→ **Activity 1**
Copy the forum post about the TFSA word for word.

········

That I did not know Peterk, about taxing only the amount above the tax bracket. I thought if you were above the bracket, everything was taxed as such. Thanks.

I had only heard in the past month that you can actually use the TSFA for other purposes than only saving. I don't think they want us to know! My plan was to leave the 25500 alone and use other savings for my investment purposes. I would earmark approximately $3000 initially to go into various options like etf/gic/work bonds and other things. Need to research those bonds more. (whether to get through work or TD)
I know there are some weird rules regarding the TFSA in that I don't think you can withdraw money from the TFSA and replace it in the same year. They only consider the amounts you deposit and in that regard it would look like you deposited too much and would tax you. 

I think it would be very wise to utilize the TFSA in this way. How would I go about doing that? If I transferred all TFSA into a savings account (from Presidents Choice TFSA to PC HISA) and then used the TFSA for all my investing, how would that work? What if I want etfs at TD but want GICs at a credit union and perhaps a gold coin or two at yet another financial institution? Is it possible to split up my TFSA room (much like rrsp room) and utilize it across multiple accounts?

I am still using my tuition rebates and donations from church and other charities to help come tax time.

········

→ **Activity 2**
Rewrite the listing from the line with "とで自信を深めていくのです。" through the end of the listing, replacing "SNOOPY" with "PEANUTS" and keeping everything else the same. Omit the pictures.

Page images and extracted text:
········

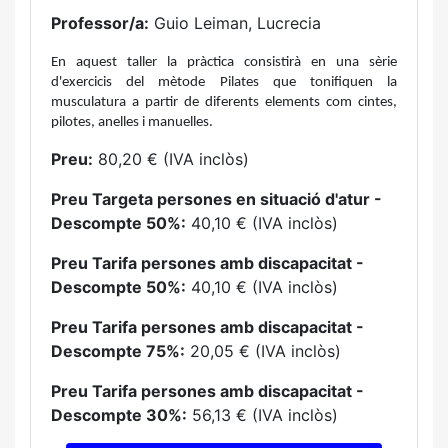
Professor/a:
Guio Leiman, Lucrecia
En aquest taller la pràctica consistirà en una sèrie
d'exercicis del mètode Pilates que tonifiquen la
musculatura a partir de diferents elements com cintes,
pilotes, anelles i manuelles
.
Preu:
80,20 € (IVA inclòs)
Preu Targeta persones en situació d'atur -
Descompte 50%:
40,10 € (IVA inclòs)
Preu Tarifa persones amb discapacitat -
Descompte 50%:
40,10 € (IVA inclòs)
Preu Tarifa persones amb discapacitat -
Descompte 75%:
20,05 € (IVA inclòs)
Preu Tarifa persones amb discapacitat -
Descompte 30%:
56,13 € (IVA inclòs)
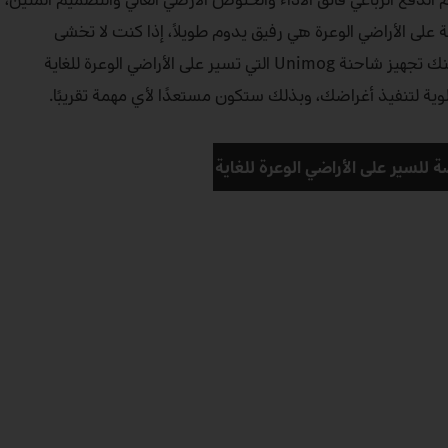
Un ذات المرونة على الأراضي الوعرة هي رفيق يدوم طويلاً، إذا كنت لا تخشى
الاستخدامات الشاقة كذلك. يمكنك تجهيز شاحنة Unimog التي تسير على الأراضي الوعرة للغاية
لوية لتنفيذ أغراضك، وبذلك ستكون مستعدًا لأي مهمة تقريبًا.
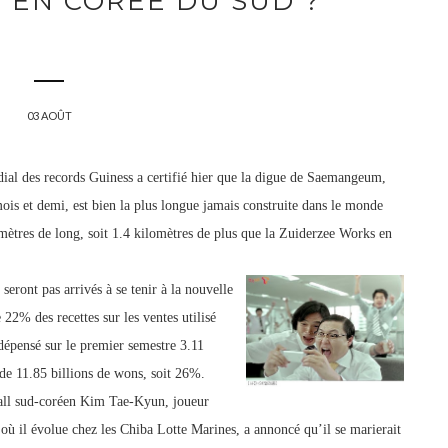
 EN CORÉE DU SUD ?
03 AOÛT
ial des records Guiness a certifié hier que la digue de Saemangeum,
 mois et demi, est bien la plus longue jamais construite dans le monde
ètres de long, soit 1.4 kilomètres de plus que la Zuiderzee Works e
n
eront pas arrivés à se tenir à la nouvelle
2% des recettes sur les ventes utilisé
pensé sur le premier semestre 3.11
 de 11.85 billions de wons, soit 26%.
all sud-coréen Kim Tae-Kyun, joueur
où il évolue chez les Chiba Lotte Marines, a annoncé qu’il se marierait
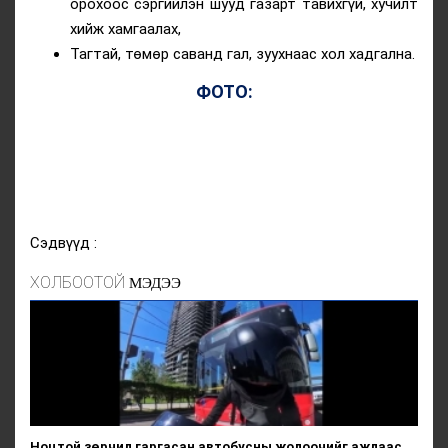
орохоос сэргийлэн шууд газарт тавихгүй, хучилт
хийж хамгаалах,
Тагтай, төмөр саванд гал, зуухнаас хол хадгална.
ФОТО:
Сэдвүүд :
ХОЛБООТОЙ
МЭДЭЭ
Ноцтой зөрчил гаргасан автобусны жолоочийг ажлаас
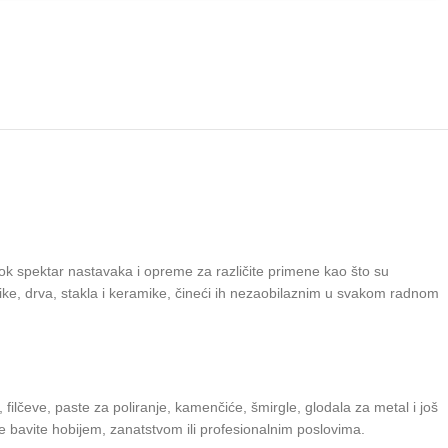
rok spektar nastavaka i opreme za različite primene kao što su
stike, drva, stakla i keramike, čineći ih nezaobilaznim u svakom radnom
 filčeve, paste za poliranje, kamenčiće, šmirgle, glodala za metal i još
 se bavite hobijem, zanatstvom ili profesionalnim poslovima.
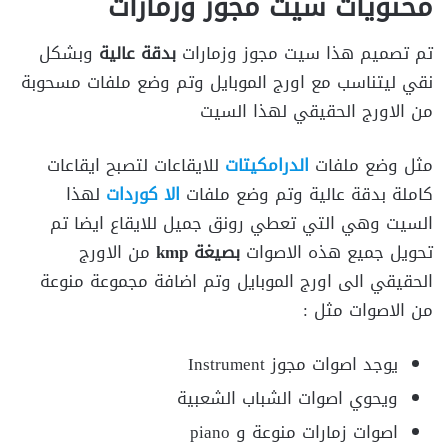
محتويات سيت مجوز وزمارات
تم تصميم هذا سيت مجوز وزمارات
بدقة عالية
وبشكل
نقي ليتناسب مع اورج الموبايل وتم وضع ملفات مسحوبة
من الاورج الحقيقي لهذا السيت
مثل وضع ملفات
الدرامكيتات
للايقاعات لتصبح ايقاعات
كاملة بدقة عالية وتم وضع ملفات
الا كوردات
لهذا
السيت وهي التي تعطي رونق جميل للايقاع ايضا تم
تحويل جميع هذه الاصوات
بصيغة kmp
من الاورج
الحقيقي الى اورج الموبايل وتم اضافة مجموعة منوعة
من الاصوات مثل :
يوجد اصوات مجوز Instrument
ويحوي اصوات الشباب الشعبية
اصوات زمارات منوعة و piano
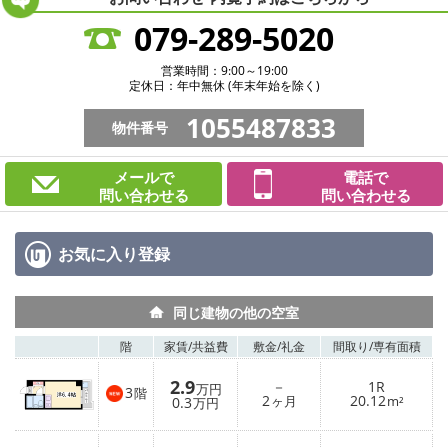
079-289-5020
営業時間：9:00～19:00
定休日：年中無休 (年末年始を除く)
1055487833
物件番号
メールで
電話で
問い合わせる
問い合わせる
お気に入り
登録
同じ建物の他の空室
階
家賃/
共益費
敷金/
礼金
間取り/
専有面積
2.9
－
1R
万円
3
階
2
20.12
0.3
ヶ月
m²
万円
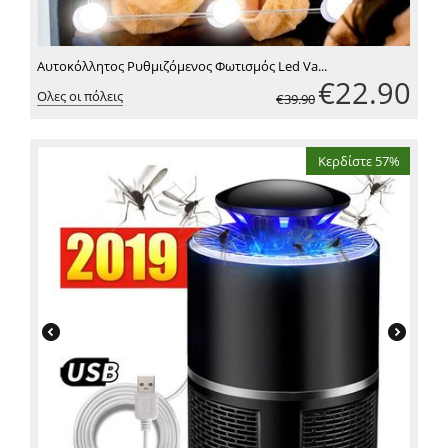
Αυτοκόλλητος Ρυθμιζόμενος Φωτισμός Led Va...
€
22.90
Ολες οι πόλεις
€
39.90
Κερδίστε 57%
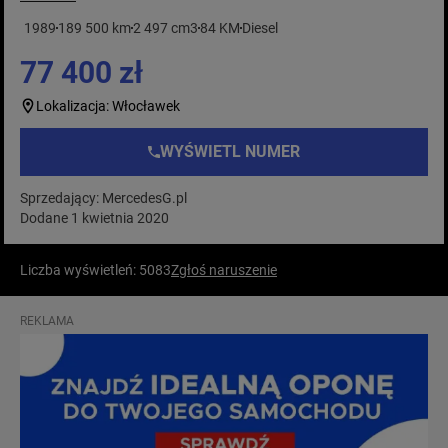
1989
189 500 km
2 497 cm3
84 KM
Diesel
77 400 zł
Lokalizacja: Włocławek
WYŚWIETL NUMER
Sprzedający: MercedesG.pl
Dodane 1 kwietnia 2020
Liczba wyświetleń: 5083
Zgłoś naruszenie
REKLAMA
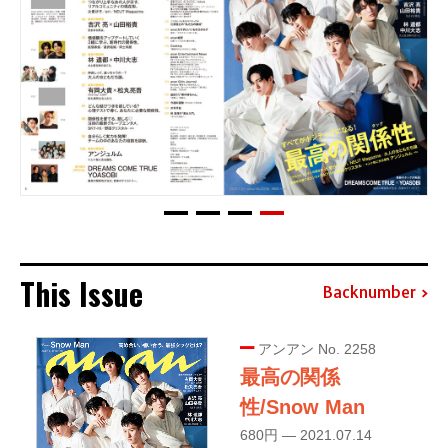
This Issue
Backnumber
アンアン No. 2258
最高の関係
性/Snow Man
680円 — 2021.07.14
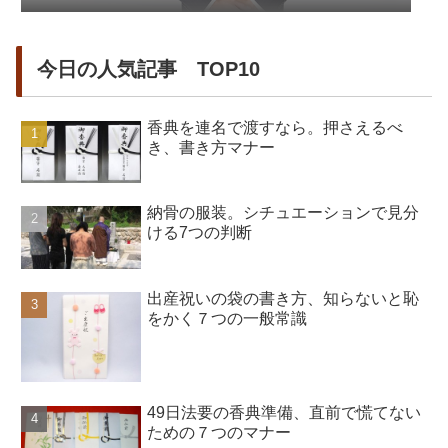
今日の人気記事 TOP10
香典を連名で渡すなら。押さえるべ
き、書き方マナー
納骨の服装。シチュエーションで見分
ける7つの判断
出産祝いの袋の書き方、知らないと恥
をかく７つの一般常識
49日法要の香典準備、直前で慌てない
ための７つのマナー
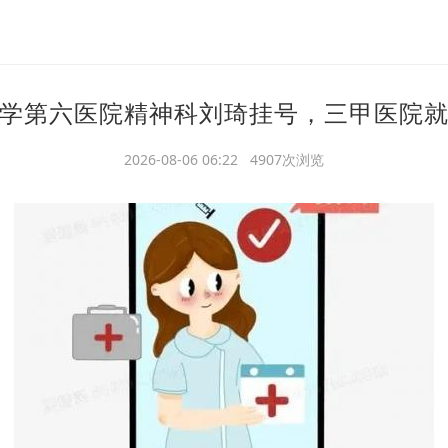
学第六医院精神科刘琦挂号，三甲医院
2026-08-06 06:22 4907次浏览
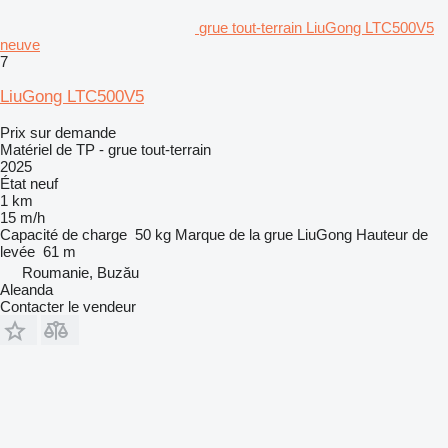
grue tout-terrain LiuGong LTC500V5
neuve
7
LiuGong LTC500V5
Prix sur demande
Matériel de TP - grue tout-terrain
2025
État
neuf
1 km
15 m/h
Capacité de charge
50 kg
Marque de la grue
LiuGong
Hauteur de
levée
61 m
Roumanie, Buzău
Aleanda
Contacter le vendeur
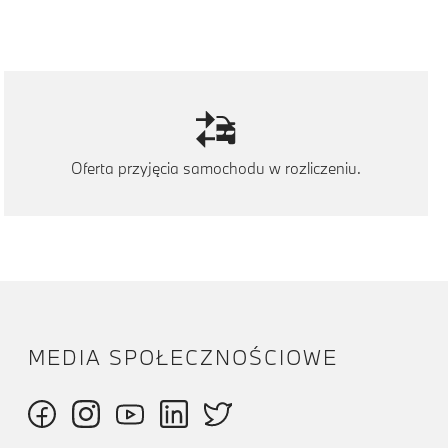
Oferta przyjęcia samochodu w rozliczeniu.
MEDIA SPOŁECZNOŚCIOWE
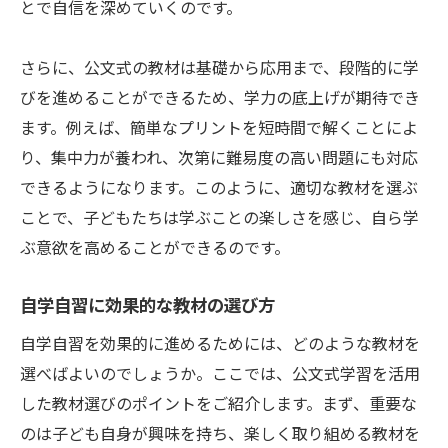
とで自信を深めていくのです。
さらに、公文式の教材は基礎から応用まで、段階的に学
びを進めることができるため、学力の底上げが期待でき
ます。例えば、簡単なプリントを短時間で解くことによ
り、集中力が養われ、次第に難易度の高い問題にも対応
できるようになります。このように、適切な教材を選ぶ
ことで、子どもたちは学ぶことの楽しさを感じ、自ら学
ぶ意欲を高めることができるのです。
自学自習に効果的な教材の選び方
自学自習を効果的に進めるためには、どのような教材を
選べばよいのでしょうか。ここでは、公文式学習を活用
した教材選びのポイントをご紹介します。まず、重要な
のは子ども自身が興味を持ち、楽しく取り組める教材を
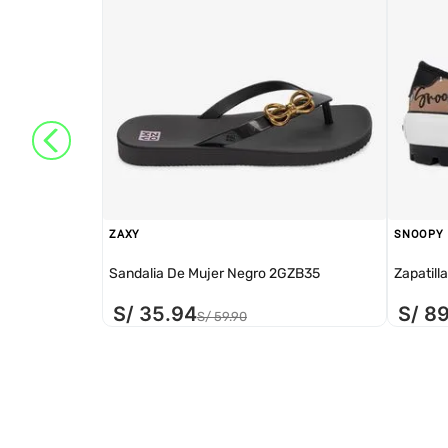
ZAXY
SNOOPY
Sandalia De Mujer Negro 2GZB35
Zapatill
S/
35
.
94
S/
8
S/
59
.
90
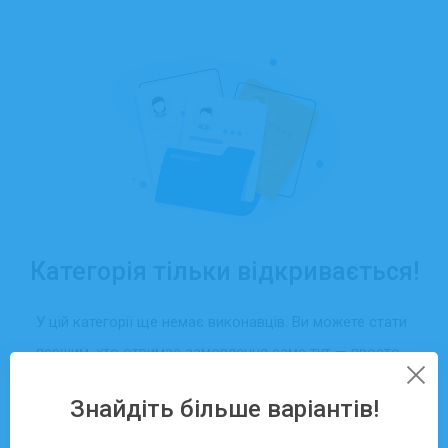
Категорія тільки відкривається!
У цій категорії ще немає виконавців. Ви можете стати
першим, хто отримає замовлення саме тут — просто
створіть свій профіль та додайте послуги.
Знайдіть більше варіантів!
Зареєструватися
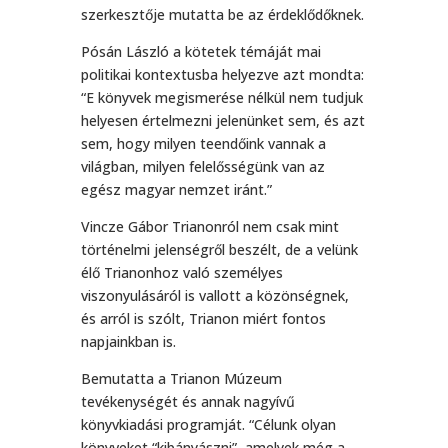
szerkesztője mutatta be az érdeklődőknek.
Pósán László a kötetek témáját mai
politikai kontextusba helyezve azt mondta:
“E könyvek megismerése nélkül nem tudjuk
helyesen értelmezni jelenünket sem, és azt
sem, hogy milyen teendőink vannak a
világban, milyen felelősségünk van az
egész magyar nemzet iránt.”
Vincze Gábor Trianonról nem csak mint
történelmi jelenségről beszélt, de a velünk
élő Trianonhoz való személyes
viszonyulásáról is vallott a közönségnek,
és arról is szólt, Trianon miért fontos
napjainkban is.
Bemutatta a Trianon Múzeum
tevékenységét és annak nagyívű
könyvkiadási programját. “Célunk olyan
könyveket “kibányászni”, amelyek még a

········

→ **Worked solution 1**
That I did not know Peterk, about taxing only the amount above the tax bracket. I thought if you were above the bracket, everything was taxed as such. Thanks.

I had only heard in the past month that you can actually use the TSFA for other purposes than only saving. I don't think they want us to know! My plan was to leave the 25500 alone and use other savings for my investment purposes. I would earmark approximately $3000 initially to go into various options like etf/gic/work bonds and other things. Need to research those bonds more. (whether to get through work or TD)
I know there are some weird rules regarding the TFSA in that I don't think you can withdraw money from the TFSA and replace it in the same year. They only consider the amounts you deposit and in that regard it would look like you deposited too much and would tax you. 

I think it would be very wise to utilize the TFSA in this way. How would I go about doing that? If I transferred all TFSA into a savings account (from Presidents Choice TFSA to PC HISA) and then used the TFSA for all my investing, how would that work? What if I want etfs at TD but want GICs at a credit union and perhaps a gold coin or two at yet another financial institution? Is it possible to split up my TFSA room (much like rrsp room) and utilize it across multiple accounts?

I am still using my tuition rebates and donations from church and other charities to help come tax time.

→ **Worked solution 2**
とで自信を深めていくのです。
さらに、公文式の教材は基礎から応用まで、段階的に学
びを進めることができるため、学力の底上げが期待でき
ます。例えば、簡単なプリントを短時間で解くことによ
り、集中力が養われ、次第に難易度の高い問題にも対応
できるようになります。このように、適切な教材を選ぶ
ことで、子どもたちは学ぶことの楽しさを感じ、自ら学
ぶ意欲を高めることができるのです。
自学自習に効果的な教材の選び方
自学自習を効果的に進めるためには、どのような教材を
選べばよいのでしょうか。ここでは、公文式学習を活用
した教材選びのポイントをご紹介します。まず、重要な
のは子ども自身が興味を持ち、楽しく取り組める教材を
ZAXY
PEANUTS
Sandalia De Mujer Negro 2GZB35
Zapatill
S/
35
.
94
S/
8
S/
59
.
90
Категорія тільки відкривається!
У цій категорії ще немає виконавців. Ви можете стати
першим, хто отримає замовлення саме тут — просто
створіть свій профіль та додайте послуги.
Знайдіть більше варіантів!
Зареєструватися
szerkesztője mutatta be az érdeklődőknek.
Pósán László a kötetek témáját mai
politikai kontextusba helyezve azt mondta:
“E könyvek megismerése nélkül nem tudjuk
helyesen értelmezni jelenünket sem, és azt
sem, hogy milyen teendőink vannak a
világban, milyen felelősségünk van az
egész magyar nemzet iránt.”
Vincze Gábor Trianonról nem csak mint
történelmi jelenségről beszélt, de a velünk
élő Trianonhoz való személyes
viszonyulásáról is vallott a közönségnek,
és arról is szólt, Trianon miért fontos
napjainkban is.
Bemutatta a Trianon Múzeum
tevékenységét és annak nagyívű
könyvkiadási programját. “Célunk olyan
könyveket “kibányászni”, amelyek még a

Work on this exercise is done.